1886: In New York Harbor, President Grover Cleveland dedicates the Statue of Liberty. The first ticker tape parade takes place in New York City when office workers spontaneously throw ticker tape into the streets as the statue is dedicated.
1899: German-American engineer, invented the Linotype machine Ottmar Mergenthaler dies (b. 1854).
October 29
1675: Leibniz makes the first use of the long s (∫) as a symbol of the integral in calculus.
1787: Mozart’s opera Don Giovanni receives its first performance in Prague.
1911: Hungarian-American publisher, lawyer, and politician, founded Pulitzer, Inc. Joseph Pulitzer dies (b. 1847).
1969: The first-ever computer-to-computer link is established on ARPANET, the precursor to the Internet.
October 30
1466: German printer Johann Fust dies (b. c. 1400).
1885: American poet Ezra Pound born.
1938: Legitimately fake news—Orson Welles broadcasts his radio play of H. G. Wells’ The War of the Worlds, causing anxiety in some of the audience in the United States.
October 31
1795: English poet John Keats born.
1941: After 14 years of work, Mount Rushmore is completed.
1963: English singer-songwriter and guitarist Johnny Marr born.
1993: Italian director and screenwriter Federico Fellini dies (b. 1920).
2000: American journalist and screenwriter Ring Lardner, Jr. dies (b. 1915).
November 1
1512: The ceiling of the Sistine Chapel, painted by Michelangelo, is exhibited to the public for the first time.
1604: William Shakespeare’s tragedy Othello is performed for the first time, at Whitehall Palace in London. A few years later...
1611: Shakespeare’s play The Tempest is performed for the first time, again at Whitehall Palace in London.
1941: American photographer Ansel Adams takes a picture of a moonrise over the town of Hernandez, New Mexico that would become one of the most famous images in the history of photography.
1968: The Motion Picture Association of America's film rating system is officially introduced, originating with the ratings G, M, R, and X.
1972: American poet and critic Ezra Pound dies (b. 1885).
November 2
1920: KDKA of Pittsburgh starts broadcasting as the first commercial radio station.

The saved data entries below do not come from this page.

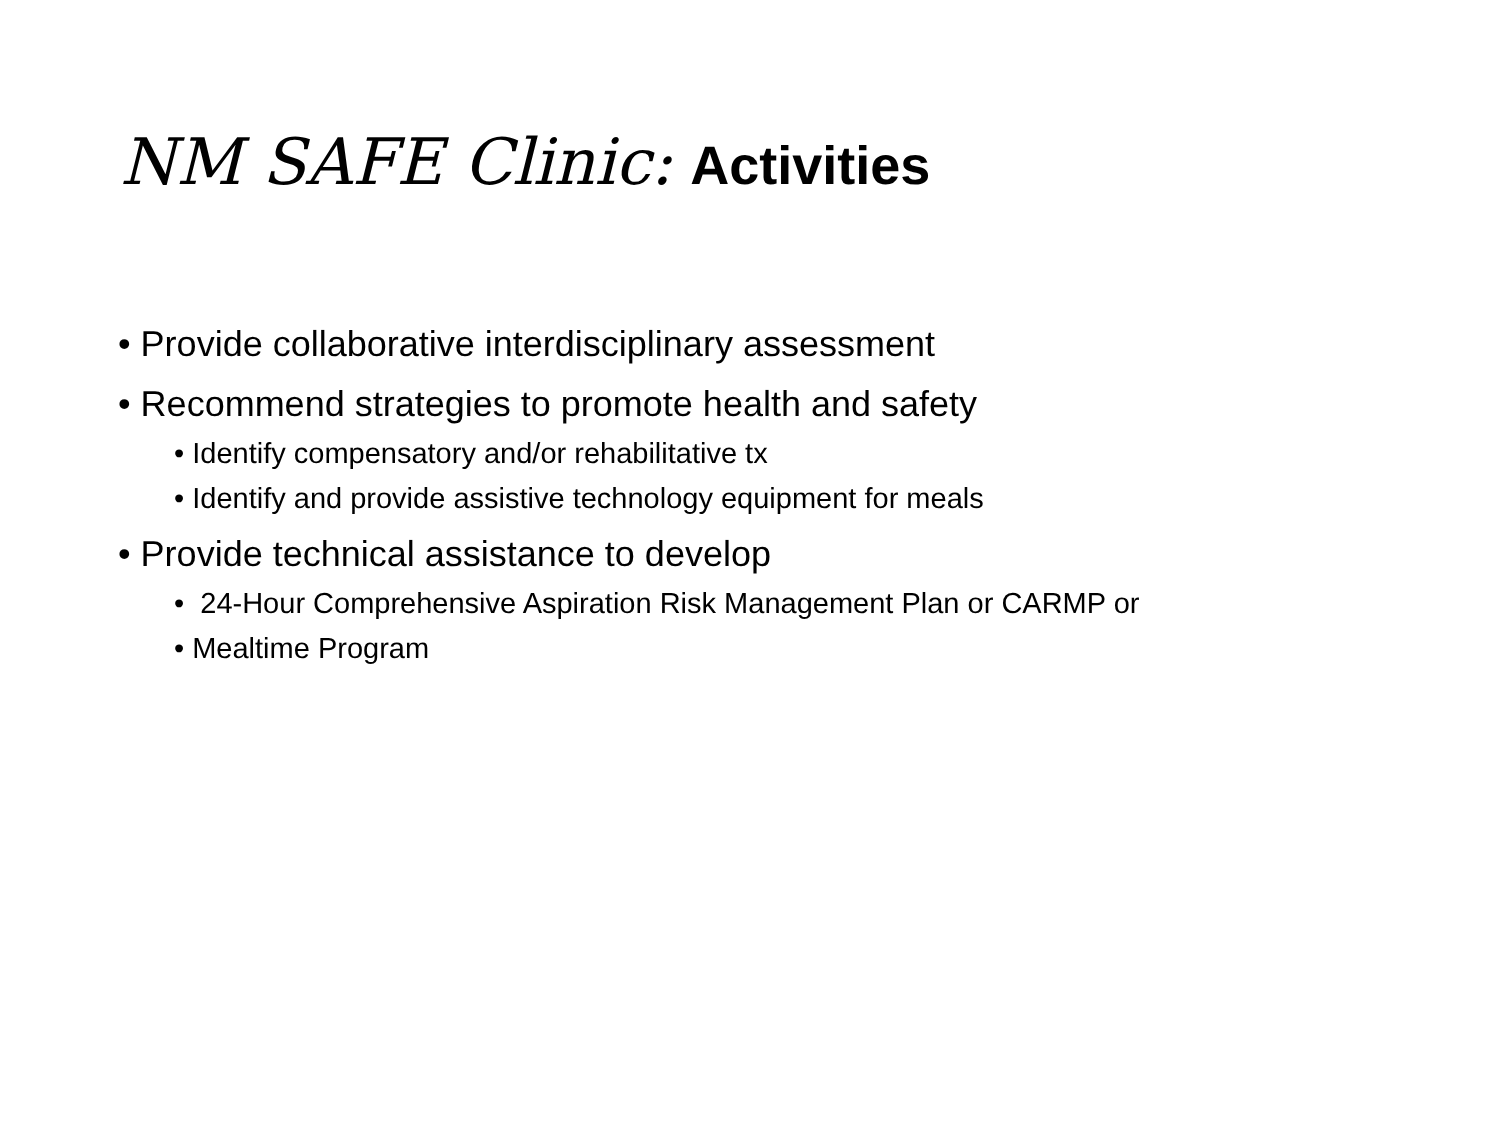NM SAFE Clinic: Activities
• Provide collaborative interdisciplinary assessment
• Recommend strategies to promote health and safety
• Identify compensatory and/or rehabilitative tx
• Identify and provide assistive technology equipment for meals
• Provide technical assistance to develop
• 24-Hour Comprehensive Aspiration Risk Management Plan or CARMP or
• Mealtime Program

1936: The British Broadcasting Corporation initiates the BBC Television Service, the world’s first regular, “high-definition” (then defined as at least 200 lines) service. It was renamed BBC1 in 1964.

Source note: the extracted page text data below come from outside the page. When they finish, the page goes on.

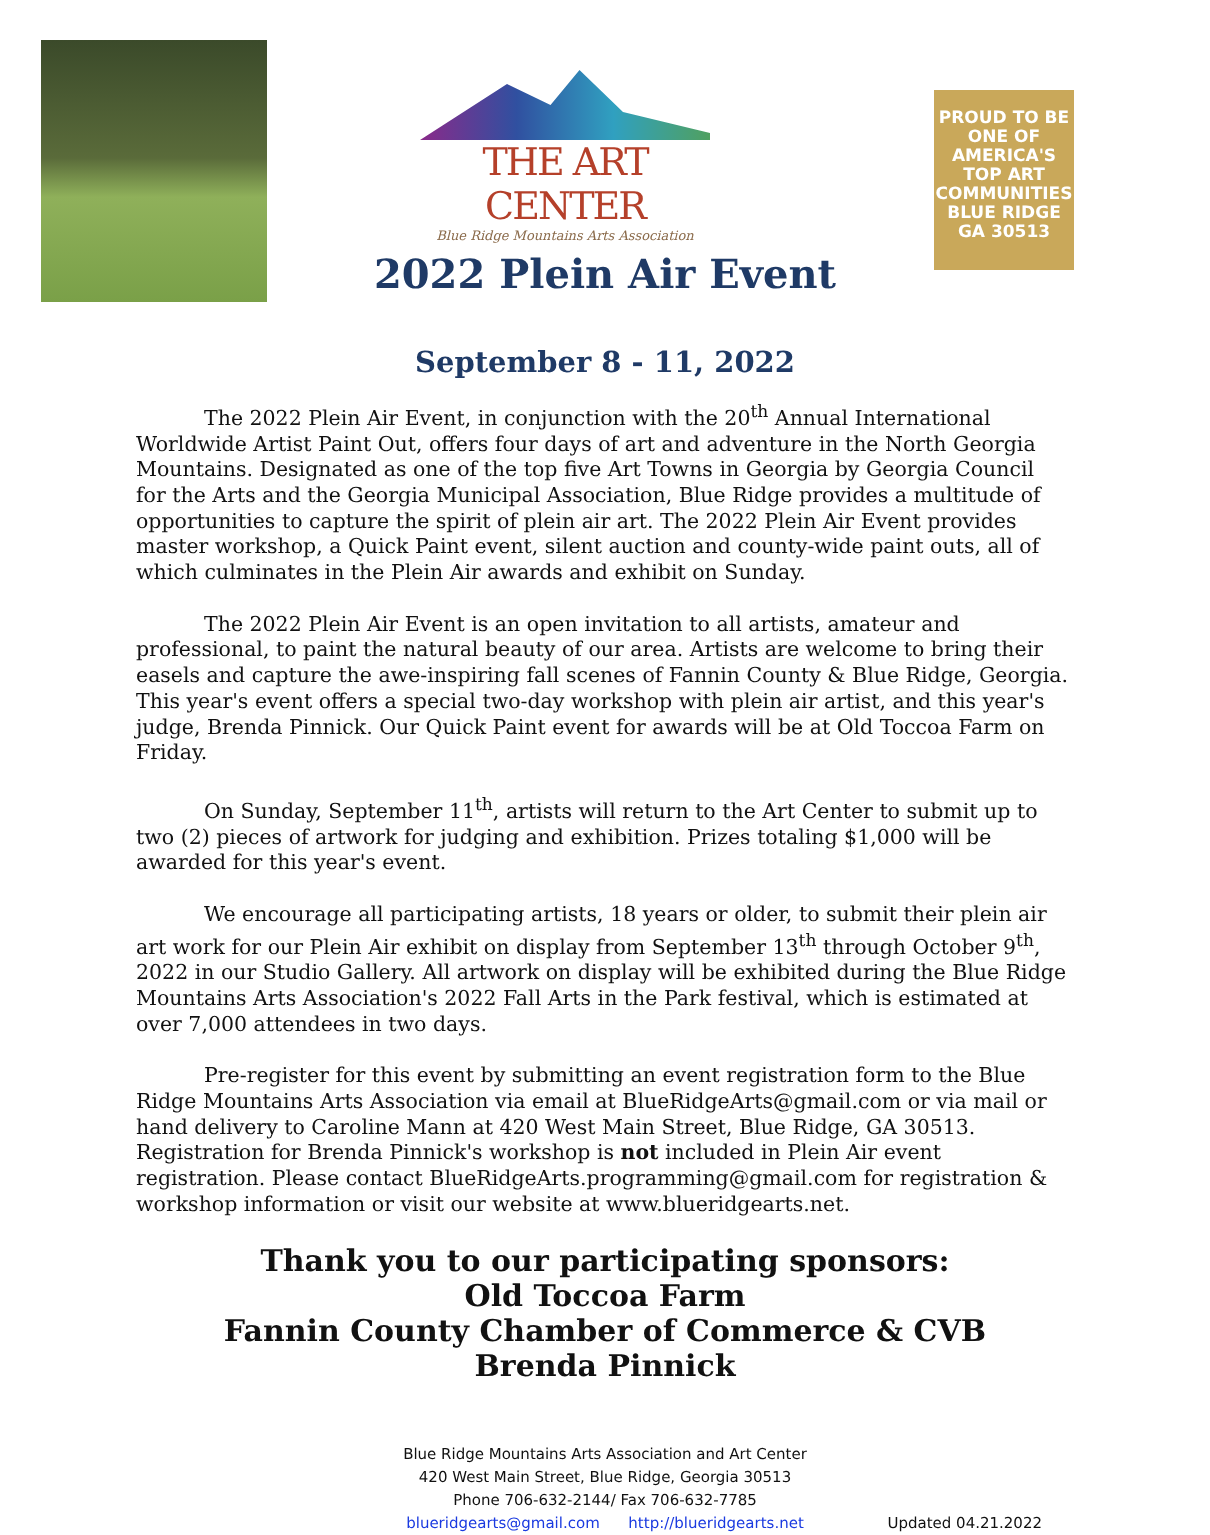THE ART CENTER
Blue Ridge Mountains Arts Association
PROUD TO BE
ONE OF
AMERICA'S
TOP ART
COMMUNITIES
BLUE RIDGE GA 30513
2022 Plein Air Event
September 8 - 11, 2022
The 2022 Plein Air Event, in conjunction with the 20<sup>th</sup> Annual International Worldwide Artist Paint Out, offers four days of art and adventure in the North Georgia Mountains. Designated as one of the top five Art Towns in Georgia by Georgia Council for the Arts and the Georgia Municipal Association, Blue Ridge provides a multitude of opportunities to capture the spirit of plein air art. The 2022 Plein Air Event provides master workshop, a Quick Paint event, silent auction and county-wide paint outs, all of which culminates in the Plein Air awards and exhibit on Sunday.
The 2022 Plein Air Event is an open invitation to all artists, amateur and professional, to paint the natural beauty of our area. Artists are welcome to bring their easels and capture the awe-inspiring fall scenes of Fannin County & Blue Ridge, Georgia. This year's event offers a special two-day workshop with plein air artist, and this year's judge, Brenda Pinnick. Our Quick Paint event for awards will be at Old Toccoa Farm on Friday.
On Sunday, September 11<sup>th</sup>, artists will return to the Art Center to submit up to two (2) pieces of artwork for judging and exhibition. Prizes totaling $1,000 will be awarded for this year's event.
We encourage all participating artists, 18 years or older, to submit their plein air art work for our Plein Air exhibit on display from September 13<sup>th</sup> through October 9<sup>th</sup>, 2022 in our Studio Gallery. All artwork on display will be exhibited during the Blue Ridge Mountains Arts Association's 2022 Fall Arts in the Park festival, which is estimated at over 7,000 attendees in two days.
Pre-register for this event by submitting an event registration form to the Blue Ridge Mountains Arts Association via email at BlueRidgeArts@gmail.com or via mail or hand delivery to Caroline Mann at 420 West Main Street, Blue Ridge, GA 30513. Registration for Brenda Pinnick's workshop is not included in Plein Air event registration. Please contact BlueRidgeArts.programming@gmail.com for registration & workshop information or visit our website at www.blueridgearts.net.
Thank you to our participating sponsors:
Old Toccoa Farm
Fannin County Chamber of Commerce & CVB
Brenda Pinnick
Blue Ridge Mountains Arts Association and Art Center
420 West Main Street, Blue Ridge, Georgia 30513
Phone 706-632-2144/ Fax 706-632-7785
blueridgearts@gmail.com http://blueridgearts.net
Updated 04.21.2022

1950: Irish author, playwright, critic, and Nobel Prize laureate George Bernard Shaw dies (b. 1856).
1960: Penguin Books is found not guilty of obscenity in the trial R v Penguin Books Ltd, the Lady Chatterley’s Lover case.

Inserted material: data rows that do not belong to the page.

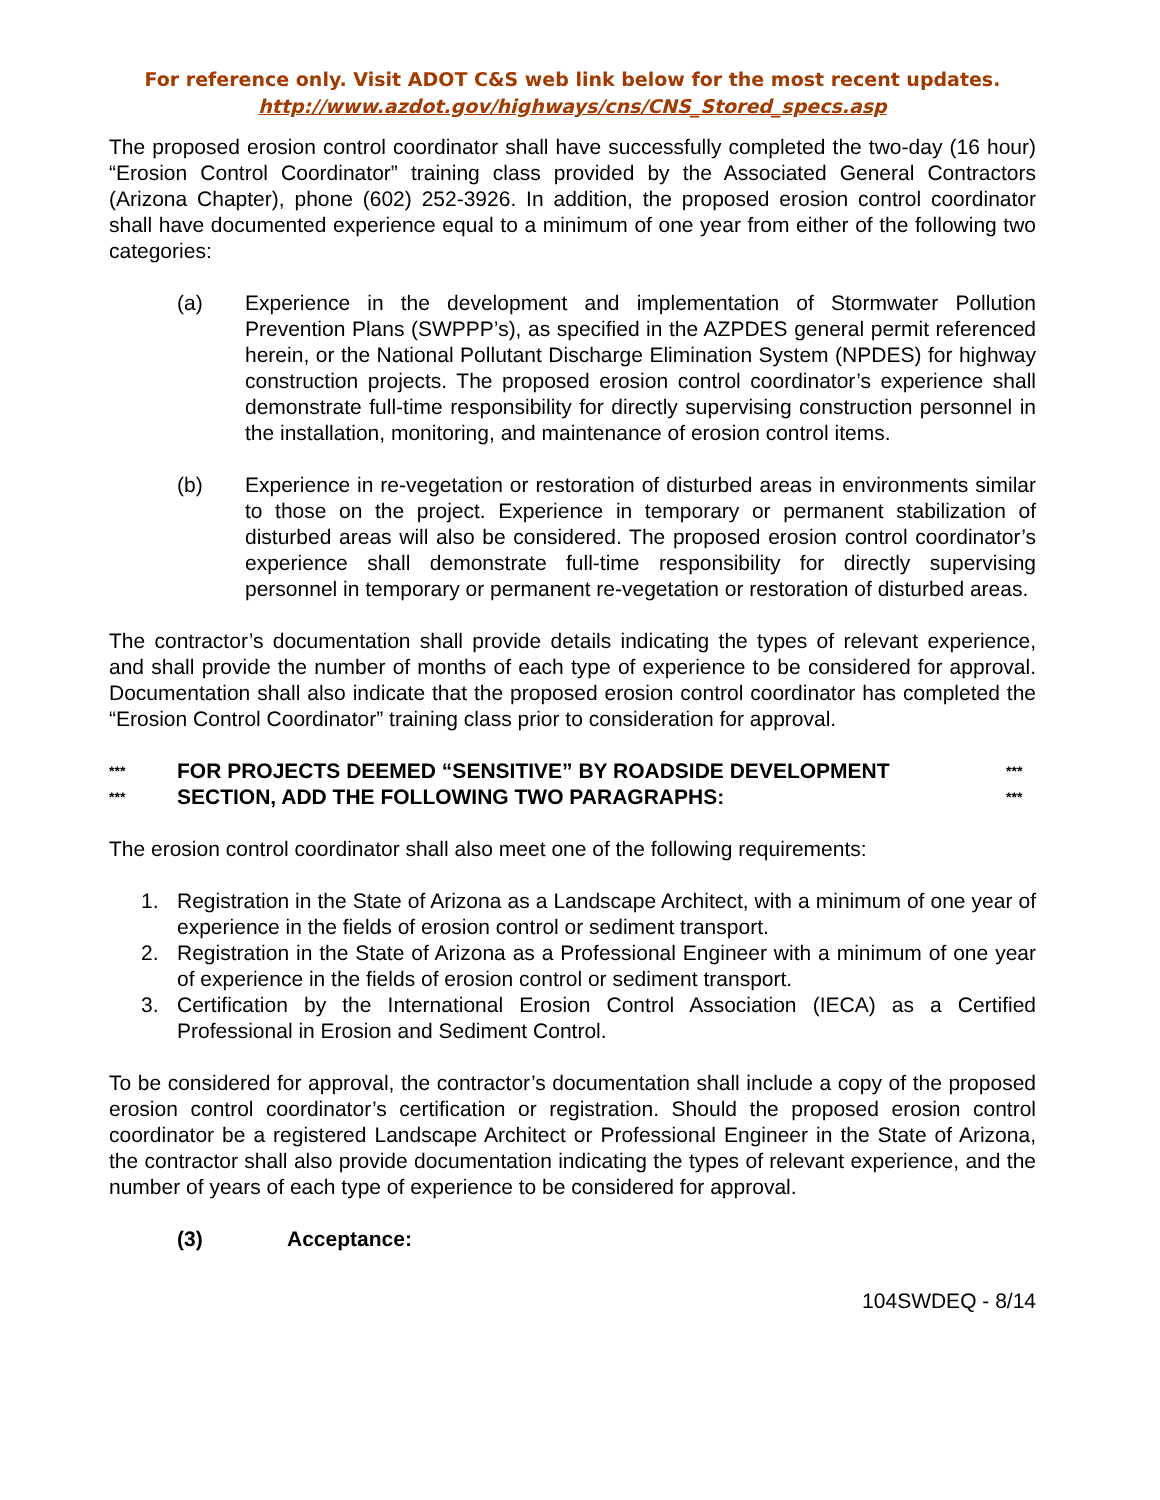For reference only. Visit ADOT C&S web link below for the most recent updates.
http://www.azdot.gov/highways/cns/CNS_Stored_specs.asp
The proposed erosion control coordinator shall have successfully completed the two-day (16 hour) “Erosion Control Coordinator” training class provided by the Associated General Contractors (Arizona Chapter), phone (602) 252-3926. In addition, the proposed erosion control coordinator shall have documented experience equal to a minimum of one year from either of the following two categories:
(a) Experience in the development and implementation of Stormwater Pollution Prevention Plans (SWPPP’s), as specified in the AZPDES general permit referenced herein, or the National Pollutant Discharge Elimination System (NPDES) for highway construction projects. The proposed erosion control coordinator’s experience shall demonstrate full-time responsibility for directly supervising construction personnel in the installation, monitoring, and maintenance of erosion control items.
(b) Experience in re-vegetation or restoration of disturbed areas in environments similar to those on the project. Experience in temporary or permanent stabilization of disturbed areas will also be considered. The proposed erosion control coordinator’s experience shall demonstrate full-time responsibility for directly supervising personnel in temporary or permanent re-vegetation or restoration of disturbed areas.
The contractor’s documentation shall provide details indicating the types of relevant experience, and shall provide the number of months of each type of experience to be considered for approval. Documentation shall also indicate that the proposed erosion control coordinator has completed the “Erosion Control Coordinator” training class prior to consideration for approval.
***
*** FOR PROJECTS DEEMED “SENSITIVE” BY ROADSIDE DEVELOPMENT
SECTION, ADD THE FOLLOWING TWO PARAGRAPHS: ***
***
The erosion control coordinator shall also meet one of the following requirements:
1. Registration in the State of Arizona as a Landscape Architect, with a minimum of one year of experience in the fields of erosion control or sediment transport.
2. Registration in the State of Arizona as a Professional Engineer with a minimum of one year of experience in the fields of erosion control or sediment transport.
3. Certification by the International Erosion Control Association (IECA) as a Certified Professional in Erosion and Sediment Control.
To be considered for approval, the contractor’s documentation shall include a copy of the proposed erosion control coordinator’s certification or registration. Should the proposed erosion control coordinator be a registered Landscape Architect or Professional Engineer in the State of Arizona, the contractor shall also provide documentation indicating the types of relevant experience, and the number of years of each type of experience to be considered for approval.
(3) Acceptance:
104SWDEQ - 8/14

1961: American humorist and cartoonist James Thurber dies (b. 1894).
1988: The Morris worm, the first Internet-distributed computer worm to gain significant mainstream media attention, is launched from MIT.
November 3
1838: The Times of India, the world’s largest circulated English language daily broadsheet newspaper, is founded as The Bombay Times and Journal of Commerce.